▶ **Goal of the exercise**: Only one stretch of the listing below is wanted: every line from the first to the line containing "Document page, 2000x1125 pixels.", set down exactly.
+-------+
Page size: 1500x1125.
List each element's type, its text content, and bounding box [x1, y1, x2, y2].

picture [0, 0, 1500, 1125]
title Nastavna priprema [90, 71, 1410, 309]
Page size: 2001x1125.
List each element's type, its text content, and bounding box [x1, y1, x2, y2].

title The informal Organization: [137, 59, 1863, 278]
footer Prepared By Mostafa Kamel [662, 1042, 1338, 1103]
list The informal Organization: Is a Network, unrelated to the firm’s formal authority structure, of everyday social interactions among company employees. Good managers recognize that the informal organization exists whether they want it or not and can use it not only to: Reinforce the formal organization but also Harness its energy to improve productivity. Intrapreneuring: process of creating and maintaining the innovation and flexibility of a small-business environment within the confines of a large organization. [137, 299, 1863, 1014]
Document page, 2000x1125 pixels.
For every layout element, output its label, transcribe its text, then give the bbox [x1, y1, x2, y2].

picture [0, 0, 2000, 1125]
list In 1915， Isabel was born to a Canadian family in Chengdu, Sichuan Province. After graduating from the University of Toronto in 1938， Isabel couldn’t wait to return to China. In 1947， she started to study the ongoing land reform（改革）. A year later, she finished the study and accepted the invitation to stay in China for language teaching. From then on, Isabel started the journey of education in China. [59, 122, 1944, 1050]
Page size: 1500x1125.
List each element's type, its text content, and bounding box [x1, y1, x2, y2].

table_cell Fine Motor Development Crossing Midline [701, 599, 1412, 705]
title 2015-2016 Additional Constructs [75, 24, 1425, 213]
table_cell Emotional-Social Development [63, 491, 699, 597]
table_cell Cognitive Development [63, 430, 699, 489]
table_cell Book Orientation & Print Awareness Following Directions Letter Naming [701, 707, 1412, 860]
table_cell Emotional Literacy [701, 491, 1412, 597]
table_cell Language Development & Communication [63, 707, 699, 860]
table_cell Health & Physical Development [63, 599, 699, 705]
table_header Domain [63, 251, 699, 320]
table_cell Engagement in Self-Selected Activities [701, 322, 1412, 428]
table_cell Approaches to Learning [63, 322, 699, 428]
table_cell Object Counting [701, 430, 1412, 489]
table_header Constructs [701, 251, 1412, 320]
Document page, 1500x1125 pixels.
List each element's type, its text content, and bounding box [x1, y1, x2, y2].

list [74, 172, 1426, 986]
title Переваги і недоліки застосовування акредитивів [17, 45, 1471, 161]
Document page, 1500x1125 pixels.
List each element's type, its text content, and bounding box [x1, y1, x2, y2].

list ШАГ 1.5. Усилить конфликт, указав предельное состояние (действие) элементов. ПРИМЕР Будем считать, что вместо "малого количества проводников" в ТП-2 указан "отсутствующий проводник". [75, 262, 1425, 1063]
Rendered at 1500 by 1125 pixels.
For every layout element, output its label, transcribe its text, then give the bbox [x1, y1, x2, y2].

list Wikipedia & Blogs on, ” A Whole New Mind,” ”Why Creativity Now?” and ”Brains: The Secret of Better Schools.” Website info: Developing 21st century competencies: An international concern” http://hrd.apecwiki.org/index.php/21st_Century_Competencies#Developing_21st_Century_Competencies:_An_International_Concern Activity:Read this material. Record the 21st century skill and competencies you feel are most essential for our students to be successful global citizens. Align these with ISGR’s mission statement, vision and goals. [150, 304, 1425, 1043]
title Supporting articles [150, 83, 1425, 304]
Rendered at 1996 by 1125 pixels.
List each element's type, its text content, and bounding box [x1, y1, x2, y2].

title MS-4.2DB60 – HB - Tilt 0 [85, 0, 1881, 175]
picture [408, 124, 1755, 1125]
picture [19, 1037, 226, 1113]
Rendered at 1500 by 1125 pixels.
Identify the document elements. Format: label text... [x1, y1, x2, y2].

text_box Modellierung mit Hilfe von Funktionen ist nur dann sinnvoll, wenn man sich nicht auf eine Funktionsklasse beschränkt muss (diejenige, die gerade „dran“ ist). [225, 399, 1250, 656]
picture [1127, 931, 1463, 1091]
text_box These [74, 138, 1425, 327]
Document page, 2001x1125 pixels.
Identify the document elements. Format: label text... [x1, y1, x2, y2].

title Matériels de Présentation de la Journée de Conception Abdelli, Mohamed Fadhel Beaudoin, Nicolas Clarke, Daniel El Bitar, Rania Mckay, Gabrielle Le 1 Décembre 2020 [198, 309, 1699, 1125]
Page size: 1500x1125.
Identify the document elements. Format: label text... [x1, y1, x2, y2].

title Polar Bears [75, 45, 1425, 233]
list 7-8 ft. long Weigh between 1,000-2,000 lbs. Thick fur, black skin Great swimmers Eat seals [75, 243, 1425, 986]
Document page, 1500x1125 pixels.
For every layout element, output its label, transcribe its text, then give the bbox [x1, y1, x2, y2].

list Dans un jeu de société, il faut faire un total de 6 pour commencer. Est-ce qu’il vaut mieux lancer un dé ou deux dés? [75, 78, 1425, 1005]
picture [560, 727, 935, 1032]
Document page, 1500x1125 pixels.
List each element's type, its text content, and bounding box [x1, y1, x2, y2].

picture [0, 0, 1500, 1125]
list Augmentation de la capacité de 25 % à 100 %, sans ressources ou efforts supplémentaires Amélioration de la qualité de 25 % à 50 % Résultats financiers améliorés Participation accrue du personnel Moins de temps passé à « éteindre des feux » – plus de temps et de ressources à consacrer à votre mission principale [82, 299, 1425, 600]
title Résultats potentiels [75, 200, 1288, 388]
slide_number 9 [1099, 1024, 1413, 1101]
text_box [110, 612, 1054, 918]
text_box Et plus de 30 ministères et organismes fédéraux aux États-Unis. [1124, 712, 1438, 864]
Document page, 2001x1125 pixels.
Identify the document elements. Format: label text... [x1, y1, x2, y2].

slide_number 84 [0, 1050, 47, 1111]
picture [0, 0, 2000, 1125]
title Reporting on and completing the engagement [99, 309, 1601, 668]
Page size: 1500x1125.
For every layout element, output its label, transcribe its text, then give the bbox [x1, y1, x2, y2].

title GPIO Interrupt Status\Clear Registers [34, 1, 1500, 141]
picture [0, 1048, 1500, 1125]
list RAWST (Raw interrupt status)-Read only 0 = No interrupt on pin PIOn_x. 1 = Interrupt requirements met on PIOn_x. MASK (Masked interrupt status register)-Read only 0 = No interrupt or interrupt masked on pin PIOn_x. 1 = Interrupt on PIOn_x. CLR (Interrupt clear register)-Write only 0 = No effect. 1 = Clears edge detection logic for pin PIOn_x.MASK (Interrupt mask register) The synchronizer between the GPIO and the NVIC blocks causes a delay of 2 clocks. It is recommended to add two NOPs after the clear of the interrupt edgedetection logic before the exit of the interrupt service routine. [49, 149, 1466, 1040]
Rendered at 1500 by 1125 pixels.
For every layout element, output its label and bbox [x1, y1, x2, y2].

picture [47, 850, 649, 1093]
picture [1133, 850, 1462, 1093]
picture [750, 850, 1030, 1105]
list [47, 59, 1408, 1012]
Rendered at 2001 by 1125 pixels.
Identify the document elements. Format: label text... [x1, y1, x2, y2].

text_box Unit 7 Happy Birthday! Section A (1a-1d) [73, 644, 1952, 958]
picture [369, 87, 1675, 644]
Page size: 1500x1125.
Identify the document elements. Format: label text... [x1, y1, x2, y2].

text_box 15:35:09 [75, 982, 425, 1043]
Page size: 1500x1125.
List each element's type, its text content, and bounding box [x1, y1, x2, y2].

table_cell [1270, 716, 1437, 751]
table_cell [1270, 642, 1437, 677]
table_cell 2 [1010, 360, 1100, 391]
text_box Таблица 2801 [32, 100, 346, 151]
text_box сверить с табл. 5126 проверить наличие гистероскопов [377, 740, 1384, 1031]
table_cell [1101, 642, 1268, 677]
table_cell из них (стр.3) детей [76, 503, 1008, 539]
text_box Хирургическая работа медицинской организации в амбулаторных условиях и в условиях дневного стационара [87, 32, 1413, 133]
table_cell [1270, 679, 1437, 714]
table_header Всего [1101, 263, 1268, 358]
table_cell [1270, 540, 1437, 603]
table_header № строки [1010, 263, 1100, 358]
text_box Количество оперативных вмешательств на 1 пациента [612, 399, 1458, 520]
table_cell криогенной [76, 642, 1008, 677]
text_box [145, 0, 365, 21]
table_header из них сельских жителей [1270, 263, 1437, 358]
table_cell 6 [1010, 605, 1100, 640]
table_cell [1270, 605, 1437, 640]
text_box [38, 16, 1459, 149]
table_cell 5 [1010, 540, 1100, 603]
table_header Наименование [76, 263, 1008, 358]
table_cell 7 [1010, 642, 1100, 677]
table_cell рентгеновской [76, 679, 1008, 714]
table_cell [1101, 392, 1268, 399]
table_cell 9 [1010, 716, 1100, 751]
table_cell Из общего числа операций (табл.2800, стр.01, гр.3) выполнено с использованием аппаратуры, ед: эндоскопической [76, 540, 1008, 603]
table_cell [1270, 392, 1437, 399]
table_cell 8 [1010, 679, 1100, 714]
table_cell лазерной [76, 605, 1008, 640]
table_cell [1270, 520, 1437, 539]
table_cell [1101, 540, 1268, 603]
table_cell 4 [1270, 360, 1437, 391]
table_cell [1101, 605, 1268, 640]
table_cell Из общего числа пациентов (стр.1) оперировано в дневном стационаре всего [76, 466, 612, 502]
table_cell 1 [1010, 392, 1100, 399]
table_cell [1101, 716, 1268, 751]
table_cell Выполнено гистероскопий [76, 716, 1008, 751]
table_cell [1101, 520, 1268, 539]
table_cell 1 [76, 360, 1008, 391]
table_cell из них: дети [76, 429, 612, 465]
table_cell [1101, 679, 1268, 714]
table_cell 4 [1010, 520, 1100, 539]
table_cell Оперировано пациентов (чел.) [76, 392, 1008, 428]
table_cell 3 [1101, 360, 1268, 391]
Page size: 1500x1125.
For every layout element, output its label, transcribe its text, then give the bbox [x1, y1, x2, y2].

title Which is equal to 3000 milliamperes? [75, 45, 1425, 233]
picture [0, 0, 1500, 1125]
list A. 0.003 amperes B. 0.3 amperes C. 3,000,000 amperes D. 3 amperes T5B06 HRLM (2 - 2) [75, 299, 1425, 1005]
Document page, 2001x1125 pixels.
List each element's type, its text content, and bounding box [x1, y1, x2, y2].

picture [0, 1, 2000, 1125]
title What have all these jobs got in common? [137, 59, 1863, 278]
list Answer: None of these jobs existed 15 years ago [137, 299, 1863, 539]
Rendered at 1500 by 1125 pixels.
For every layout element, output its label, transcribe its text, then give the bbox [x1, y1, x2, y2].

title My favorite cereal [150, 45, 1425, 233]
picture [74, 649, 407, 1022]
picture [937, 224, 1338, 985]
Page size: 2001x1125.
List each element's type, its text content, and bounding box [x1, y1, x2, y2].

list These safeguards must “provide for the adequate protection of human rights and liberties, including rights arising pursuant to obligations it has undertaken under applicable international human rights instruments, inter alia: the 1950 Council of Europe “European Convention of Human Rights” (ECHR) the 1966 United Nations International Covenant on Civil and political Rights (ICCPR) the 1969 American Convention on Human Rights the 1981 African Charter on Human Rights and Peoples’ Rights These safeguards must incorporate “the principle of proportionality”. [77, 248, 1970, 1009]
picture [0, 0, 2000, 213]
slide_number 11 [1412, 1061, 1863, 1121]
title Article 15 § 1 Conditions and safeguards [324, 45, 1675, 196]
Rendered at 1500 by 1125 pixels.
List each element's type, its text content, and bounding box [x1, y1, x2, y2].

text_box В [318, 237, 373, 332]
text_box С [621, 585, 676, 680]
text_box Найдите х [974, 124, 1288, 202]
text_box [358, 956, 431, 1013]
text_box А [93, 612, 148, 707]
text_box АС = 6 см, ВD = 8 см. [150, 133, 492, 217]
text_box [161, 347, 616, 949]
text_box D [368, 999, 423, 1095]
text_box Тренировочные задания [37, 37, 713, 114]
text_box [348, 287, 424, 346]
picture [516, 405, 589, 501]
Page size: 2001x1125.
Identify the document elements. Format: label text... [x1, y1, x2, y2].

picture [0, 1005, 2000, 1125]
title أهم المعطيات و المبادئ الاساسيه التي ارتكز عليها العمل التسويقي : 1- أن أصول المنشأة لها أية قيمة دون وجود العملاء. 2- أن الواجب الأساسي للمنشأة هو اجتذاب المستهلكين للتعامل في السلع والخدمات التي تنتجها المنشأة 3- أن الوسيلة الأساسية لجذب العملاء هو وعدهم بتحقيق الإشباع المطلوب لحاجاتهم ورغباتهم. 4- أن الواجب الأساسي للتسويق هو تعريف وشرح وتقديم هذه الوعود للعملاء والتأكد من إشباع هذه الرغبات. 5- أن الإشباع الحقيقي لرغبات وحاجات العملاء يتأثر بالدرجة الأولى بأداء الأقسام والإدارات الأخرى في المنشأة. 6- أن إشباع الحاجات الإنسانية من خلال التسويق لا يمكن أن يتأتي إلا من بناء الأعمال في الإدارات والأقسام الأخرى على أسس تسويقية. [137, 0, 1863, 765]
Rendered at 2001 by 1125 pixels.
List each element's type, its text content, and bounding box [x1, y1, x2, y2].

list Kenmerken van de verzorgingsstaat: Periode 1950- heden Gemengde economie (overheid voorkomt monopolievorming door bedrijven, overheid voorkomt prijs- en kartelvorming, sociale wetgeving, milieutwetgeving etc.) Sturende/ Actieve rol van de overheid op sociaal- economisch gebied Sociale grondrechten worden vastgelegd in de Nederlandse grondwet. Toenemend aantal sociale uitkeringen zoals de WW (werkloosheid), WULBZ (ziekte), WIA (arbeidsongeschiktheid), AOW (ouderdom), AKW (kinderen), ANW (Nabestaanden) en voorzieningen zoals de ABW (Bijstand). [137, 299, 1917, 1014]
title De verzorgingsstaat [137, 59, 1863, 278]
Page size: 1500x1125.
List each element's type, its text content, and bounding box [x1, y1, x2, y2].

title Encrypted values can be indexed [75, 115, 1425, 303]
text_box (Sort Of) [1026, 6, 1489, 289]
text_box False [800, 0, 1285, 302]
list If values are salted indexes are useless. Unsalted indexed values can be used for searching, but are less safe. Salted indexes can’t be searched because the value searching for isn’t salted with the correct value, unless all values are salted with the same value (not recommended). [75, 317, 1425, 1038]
+-------+
▶ **Task answer**:
Page size: 1500x1125.
List each element's type, its text content, and bounding box [x1, y1, x2, y2].

picture [0, 0, 1500, 1125]
title Nastavna priprema [90, 71, 1410, 309]
Page size: 2001x1125.
List each element's type, its text content, and bounding box [x1, y1, x2, y2].

title The informal Organization: [137, 59, 1863, 278]
footer Prepared By Mostafa Kamel [662, 1042, 1338, 1103]
list The informal Organization: Is a Network, unrelated to the firm’s formal authority structure, of everyday social interactions among company employees. Good managers recognize that the informal organization exists whether they want it or not and can use it not only to: Reinforce the formal organization but also Harness its energy to improve productivity. Intrapreneuring: process of creating and maintaining the innovation and flexibility of a small-business environment within the confines of a large organization. [137, 299, 1863, 1014]
Document page, 2000x1125 pixels.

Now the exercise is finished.